Sul piano del precedente che questa sentenza potrebbe rappresentare, ci si pone l’interrogativo se e in che misura in futuro la Consulta possa censurare l’articolo 4 bis anche nella parte in cui esclude la concedibilità delle misure alternative alla detenzione. Questo interrogativo potrà trovare risposta nelle motivazioni della sentenza odierna: se infatti, il percorso logico-giuridico della Consulta avesse, in un giudizio di bilanciamento tra opposti principi, privilegiato il concetto del valore rieducativo della pena e, soprattutto, se avesse recepito in larga parte le argomentazioni della sentenza Cedu Viola c. Italia e dunque l’incompatibilità dell’intero impianto dell’articolo 4 bis con l’articolo 3 della Convenzione Edu, ciò vuol dire che nulla potrebbe impedire di trasformare anche la inconcedibilità delle misure alternative alla detenzione da “presunzione assoluta” in “presunzione semplice”: in buona sostanza, il “ fine pena mai” potrebbe non esistere più neanche per i condannati di cui all’articolo 4 bis dell’Ordinamento Penitenziario.

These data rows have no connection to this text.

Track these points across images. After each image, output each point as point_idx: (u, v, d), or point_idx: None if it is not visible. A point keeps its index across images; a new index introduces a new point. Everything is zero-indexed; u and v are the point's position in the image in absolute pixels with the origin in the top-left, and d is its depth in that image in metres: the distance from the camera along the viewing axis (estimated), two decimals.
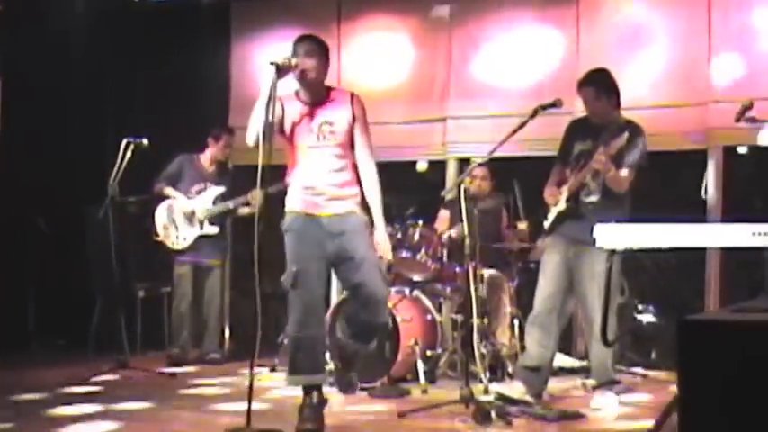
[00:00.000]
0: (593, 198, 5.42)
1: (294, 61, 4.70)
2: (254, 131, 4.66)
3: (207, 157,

In conclusione, preme sottolineare – essendo principalmente interlocutori privilegiati dei giovani e degli studenti ancor prima che studiosi del diritto – che, al di là di ogni sentenza resa sia dalla giustizia nazionale che sovranazionale, è la mafia, in quanto tale, ad essere contraria all’ art. 3 della Convenzione Edu e ai principi costituzionali del nostro Paese e non certamente le sanzioni penali e i regimi carcerari connessi alla sua repressione.
Tutto il resto, francamente, è puro esercizio intellettuale, figlio del bizantinismo e del sofismo che stanno alla base della nostra presunta riconquistata “ civiltà giuridica”.